Von: Lukas Unterkofler
Bozen – Südtirols Tourismus hat im Juli 2026 weiter zugelegt. Laut den vorläufigen Daten des Landesstatistikinstituts ASTAT wurden 1.249.793 Ankünfte registriert. Das sind 5,9 Prozent mehr als im Juli des Vorjahres. Die Zahl der Übernachtungen stieg um 2,2 Prozent auf 5.454.773.

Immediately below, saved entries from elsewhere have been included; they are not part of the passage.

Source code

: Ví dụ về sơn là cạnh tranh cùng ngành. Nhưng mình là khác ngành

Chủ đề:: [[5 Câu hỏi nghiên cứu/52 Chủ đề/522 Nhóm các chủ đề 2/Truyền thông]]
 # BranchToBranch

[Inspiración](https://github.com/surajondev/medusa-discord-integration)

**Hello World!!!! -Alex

Den größten Anteil an den Übernachtungen hatten erneut die Gäste aus Deutschland. Sie machten 37,4 Prozent aller Übernachtungen aus. An zweiter Stelle folgten Urlauber aus Italien mit einem Anteil von 33,2 Prozent.
Pustertal an der Spitze
Die meisten Übernachtungen entfielen im Juli auf das Pustertal. Dort wurden 31,5 Prozent aller Übernachtungen gezählt. Das Burggrafenamt kam auf 21 Prozent.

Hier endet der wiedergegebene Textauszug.